Supporters had answered the call and turned out in number expecting to see Hibs maintain their top flight status, but their 2-0 aggregate lead was erased and the play offs were decided on penalties.

After the game hundreds of supporters gathered at the rear of the West Stand demanding the resignations of Chairman Rod Petrie and Butcher, but the club later issued a statement to the effect that both would remain in post.

A dejected Terry Butcher told BBC Scotland: “It’s the worst ever. I’ve been relegated before as a manager and a player, it’s horrible.

“I must give Hamilton full credit, they can certainly play and they did today. It’s my darkest day in football.”

“Whether I continue in the job is up to other people, but I want to continue,” said Butcher. “I’m extremely angry, but I’ll take the responsibility because we’ve had time to put it right.

“It was like watching a car crash today, to be honest. And it’s been like that in the past few months.
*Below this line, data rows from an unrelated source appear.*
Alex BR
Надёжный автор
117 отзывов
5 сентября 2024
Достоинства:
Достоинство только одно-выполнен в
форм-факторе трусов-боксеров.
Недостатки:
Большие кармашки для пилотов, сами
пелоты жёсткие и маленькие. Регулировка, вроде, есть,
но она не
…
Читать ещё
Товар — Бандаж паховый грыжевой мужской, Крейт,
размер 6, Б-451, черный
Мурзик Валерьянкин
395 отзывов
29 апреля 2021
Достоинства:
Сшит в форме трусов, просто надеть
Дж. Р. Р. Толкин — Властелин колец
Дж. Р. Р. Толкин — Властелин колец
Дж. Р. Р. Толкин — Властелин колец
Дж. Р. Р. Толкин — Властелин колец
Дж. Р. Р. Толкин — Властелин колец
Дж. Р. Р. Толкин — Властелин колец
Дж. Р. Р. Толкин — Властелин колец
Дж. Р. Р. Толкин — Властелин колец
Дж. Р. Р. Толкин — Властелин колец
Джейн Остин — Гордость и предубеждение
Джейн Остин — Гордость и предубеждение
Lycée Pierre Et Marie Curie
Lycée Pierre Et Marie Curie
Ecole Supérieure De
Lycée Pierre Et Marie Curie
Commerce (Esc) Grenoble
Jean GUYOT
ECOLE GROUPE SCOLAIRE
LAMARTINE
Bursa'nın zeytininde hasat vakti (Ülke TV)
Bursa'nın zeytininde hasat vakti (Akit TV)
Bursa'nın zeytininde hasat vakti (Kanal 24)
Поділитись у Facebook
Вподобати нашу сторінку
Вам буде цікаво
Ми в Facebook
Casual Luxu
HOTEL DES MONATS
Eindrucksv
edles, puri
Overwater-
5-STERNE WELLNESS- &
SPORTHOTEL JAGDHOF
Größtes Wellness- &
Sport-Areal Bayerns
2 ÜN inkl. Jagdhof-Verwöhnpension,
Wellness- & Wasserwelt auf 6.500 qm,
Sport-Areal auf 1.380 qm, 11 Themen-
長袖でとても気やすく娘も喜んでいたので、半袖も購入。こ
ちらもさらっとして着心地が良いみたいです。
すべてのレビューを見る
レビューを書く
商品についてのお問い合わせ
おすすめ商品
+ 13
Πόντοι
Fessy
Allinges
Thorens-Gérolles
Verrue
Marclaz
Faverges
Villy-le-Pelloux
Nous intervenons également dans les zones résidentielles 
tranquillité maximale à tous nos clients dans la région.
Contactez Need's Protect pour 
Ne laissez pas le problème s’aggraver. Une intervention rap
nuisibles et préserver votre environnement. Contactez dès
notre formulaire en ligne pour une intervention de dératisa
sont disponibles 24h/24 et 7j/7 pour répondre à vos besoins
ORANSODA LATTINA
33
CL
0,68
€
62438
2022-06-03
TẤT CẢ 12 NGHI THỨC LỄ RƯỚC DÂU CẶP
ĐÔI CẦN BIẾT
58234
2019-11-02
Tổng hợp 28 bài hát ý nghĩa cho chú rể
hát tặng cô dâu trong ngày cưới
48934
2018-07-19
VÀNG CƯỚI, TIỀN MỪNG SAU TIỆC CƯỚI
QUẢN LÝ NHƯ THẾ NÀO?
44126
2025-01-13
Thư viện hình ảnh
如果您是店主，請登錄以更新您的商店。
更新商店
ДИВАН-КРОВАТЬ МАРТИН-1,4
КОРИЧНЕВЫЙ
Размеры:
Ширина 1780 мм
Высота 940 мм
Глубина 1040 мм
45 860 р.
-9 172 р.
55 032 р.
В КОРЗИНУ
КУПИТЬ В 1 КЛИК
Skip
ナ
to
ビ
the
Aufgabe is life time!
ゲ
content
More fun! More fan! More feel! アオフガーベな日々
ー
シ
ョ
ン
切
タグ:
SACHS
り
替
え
“It’s not just about today but the previous games and we haven’t done enough to get ourselves out of trouble.

“We were talking about going for the top six a few months ago. Now we find ourselves relegated.

“I must give full credit to Hamilton. They came at us today and, for some reason, we sat off the game and allowed them to play and they can certainly play.

“We had it there with a minute and 15 seconds to go. We were fine, but we’ve conceded a goal and then extra-time is a bit of a lottery in many aspects because both sets of players were extremely tired.

“Then it gets to the penalties and, well, there you go. I can’t point to bad luck because it’s more than bad luck.

“When you’re relegated, you deserve to get relegated and it’s over the piece, it’s over the whole season and not just the last game.

“You felt when it went to penalties that we’ve got a bit of a chance, but when you miss the first one then you’re always up against it.”